= Kunti kingdom =

Kingdom in ancient India

The Kunti kingdom was the kingdom of Kunti-Bhoja, one of the prominent kings among the Bhoja-Yadavas.

Kunti, the mother of the Pandavas and the first wife of Kuru king Pandu, was the adopted daughter of Kuntibhoja. Her given name was Pritha and she was a sister of Vasudeva, the father of Vasudeva Krishna. The Kunti kingdom was neighbour to the Avanti kingdom. It was probably to the north of Avanti.

== References in Mahabharata ==

=== The 18 tribes which fled due to attacks from Jarasandha ===

- Mahabharata, Book 2, Chapter 14

Jarasandha was a powerful Ancient Indian king who ruled Magadha.

The eighteen tribes of the Bhojas, from fear of Jarasandha, have all fled towards the west; so also have the Surasenas, the Bhadrakas, the Vodhas, the Salwas, the Patachchavas, the Susthalas, the Mukuttas, and the Kulindas, along with the Kuntis. And the king of the Salwayana tribe with their brethren and followers; and the southern Panchalas and the eastern Kosalas have all fled to the country of the Kuntis. So also the Matsyas and the Sannyastapadas, overcome with fear, leaving their dominions in the north, have fled into the southern country. And so all the Panchalas, alarmed at the power of Jarasandha, have left their own kingdom and fled in all directions.

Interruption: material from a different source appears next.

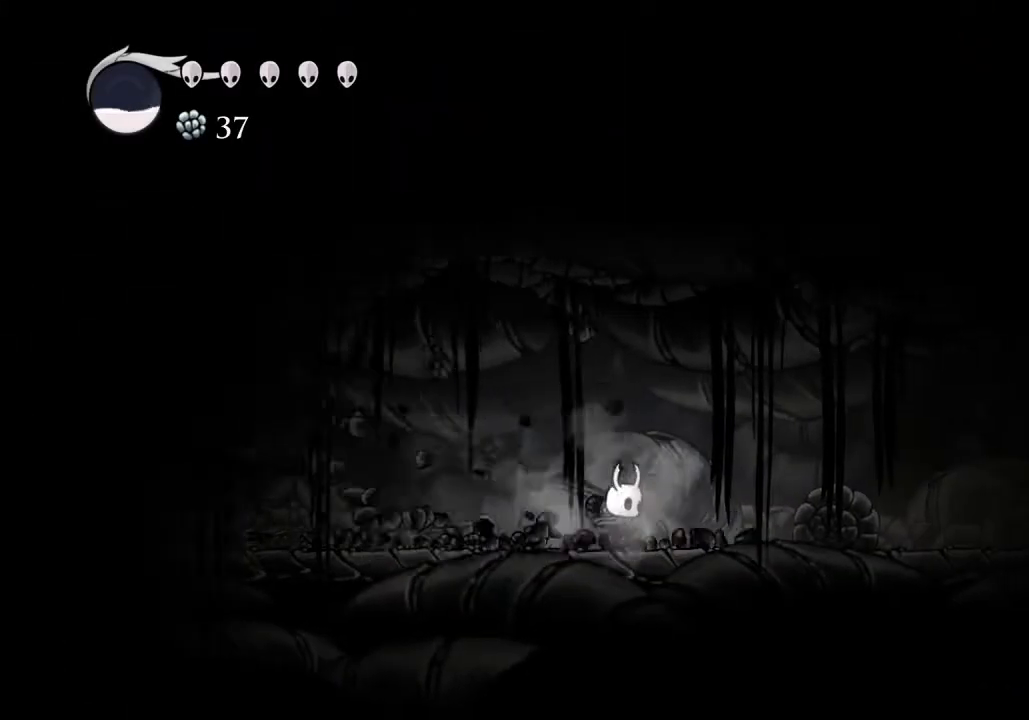
{"keys": ["d"], "events": [[33, "d", "down"], [167, "dash", "down"], [267, "dash", "up"]]}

=== Kingdoms near Kuru Kingdom ===

Pandavas thought about selecting one among these kingdoms to spend their 13th year of exile in anonymity, forced upon them by Duryodhana.

- Mahabharata, Book 4, Chapter 1

Surrounding the kingdom of the Kurus, many countries were present, such as Panchala, Chedi, Matsya, Surasena, Pattachchara, Dasarna, Navarashtra, Malla, Salva, Yugandhara, Saurashtra, Avanti, and the spacious -Rashtra (kingdom).

=== List of kingdoms in Bharata Varsha (ancient India) ===

- Mahabharata, Book 6, Chapter 9

From the extract below, it seems there were two kingdoms with the name Kunti, one Kunti proper and the other Apara Kunti, which means a Kunti kingdom farther away.

.......the Chedis, the Karushas, the Bhojas, the Sindhus, the Pulindakas, the Uttamas, the Dasharnas, the Mekalas, the Utkalas; the Panchalas, the Kausijas, the Nikarprishthas, Dhurandharas; the Sodhas, the Madrabhujingas, the Kasis, and the further-Kasis; the Jatharas, the Kukuras, the Kuntis, the Avantis, and the Apara-Kuntis; the Gomantas, the Mandakas, the Shandas, the Vidarbhas, the Rupavahikas; the Aswakas, the Pansurashtras, the Goparashtras, and the Karityas; the Adhirjayas,.....

=== Bhargava Rama's Annihilation of Khsatrias ===

- Mahabharata, Book 7, Chapter 68

The valiant son of Jamadagni, Bhargava Rama, proceeding against the Kashmiras, the Daradas, the Kuntis, the Kshudrakas, the Malavas, the Angas, the Vangas, the Kalingas, the Videhas, the Tamraliptakas, the Rakshovahas, the Vitahotras, the Trigartas, the Martikavatas, counting by thousand, slew them all by means of his whetted shafts.

=== Kurukshetra War ===

- Mahabharata, Book 8, Chapter 6

The Kuntis possessed of great prowess in battle, endued with great energy and great might, have been slain in fight by Bhishma, with all their kinsmen and advisers.